You can test Di-GRAPH with paired-end genomic data from wild-type PMV cells available in the Di-GRAPH wild-type dataset Zenodo repository (https://doi.org/10.5281/zenodo.18470248; size 26 GB, uncompressed).
## Generate working directory
mkdir working_directory
cd working_directory
## Download wild-type dataset from Zenodo
wget -O working_directory/1_Wt.tgz "https://zenodo.org/records/18470248/files/1_Wt.tgz"
tar xvzf working_directory/1_Wt.tgz -C working_directory/
rm working_directory/1_Wt.tgzNote that for running the current version of Di-GRAPH, you need to maintain the files infrastructure as in Instructions (we are working to ease this process).
Then, you can run Di-GRAPH by simply typing:
conda activate digraph
Di-GRAPH.sh -b $CONDA_PREFIX/files/BLAST -c $CONDA_PREFIX/files/Categories -g $CONDA_PREFIX/files/RG -i working_directory/ -r $CONDA_PREFIX/files/Report_filesFor each strain defined in the working directory, Di-GRAPH will perform bowtie/bowtie2/bwa genomic alignments, characterize gene conversion products between MATa/MATa' loci, define HO associated mutagenic pattern, analyze coverage data regarding all genomic categories and identify global genomic rearrangements.

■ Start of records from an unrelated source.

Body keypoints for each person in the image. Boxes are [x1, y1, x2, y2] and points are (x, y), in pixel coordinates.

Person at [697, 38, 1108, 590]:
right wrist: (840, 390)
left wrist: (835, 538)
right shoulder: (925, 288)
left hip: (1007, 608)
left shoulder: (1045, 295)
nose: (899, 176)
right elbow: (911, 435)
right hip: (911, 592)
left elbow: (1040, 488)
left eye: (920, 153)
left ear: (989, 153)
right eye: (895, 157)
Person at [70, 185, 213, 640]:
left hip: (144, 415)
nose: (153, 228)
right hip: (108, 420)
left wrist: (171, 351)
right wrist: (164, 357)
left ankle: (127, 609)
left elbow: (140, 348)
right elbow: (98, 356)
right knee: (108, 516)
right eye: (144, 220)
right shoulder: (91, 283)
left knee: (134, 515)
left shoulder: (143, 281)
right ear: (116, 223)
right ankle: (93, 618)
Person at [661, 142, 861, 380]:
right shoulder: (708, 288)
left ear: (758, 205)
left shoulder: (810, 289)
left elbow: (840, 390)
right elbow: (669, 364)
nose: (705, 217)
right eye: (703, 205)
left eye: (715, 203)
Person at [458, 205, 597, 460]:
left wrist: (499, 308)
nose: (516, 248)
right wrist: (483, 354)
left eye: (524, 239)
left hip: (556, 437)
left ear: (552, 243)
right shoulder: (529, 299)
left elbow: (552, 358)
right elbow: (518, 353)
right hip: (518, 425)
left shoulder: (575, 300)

The output files and plots will be stored in the working_directory/Strain_n subfolder(s).
To facilitate the interpretation of the results, Di-GRAPH will generate a Di-GRAPH_report.html file in the working_directory folder. This report is a summary of the results obtained by Di-GRAPH for each strain and includes the following sections:
- Overview: contains the alignment statistics and the script log file.
- MAT analysis: contains coverage analysis and gene conversion analysis for the MATa/MATa' loci. It also contains the polymorphisms incorporation analysis.
- Mutagenic profiling at HO site: contains the HO associated mutagenic pattern and repair pathway choice analysis.
- Genome-wide analysis contains the coverage analysis for all genomic categories and the inter-chromosomal discordant read mapping analysis.
The Di-GRAPH report file generated after the analysis of paired-end genomic data from wild-type, exo1∆, sgs1∆, srs2∆ and rad51∆ PMV cells is included in the test_dataset directory.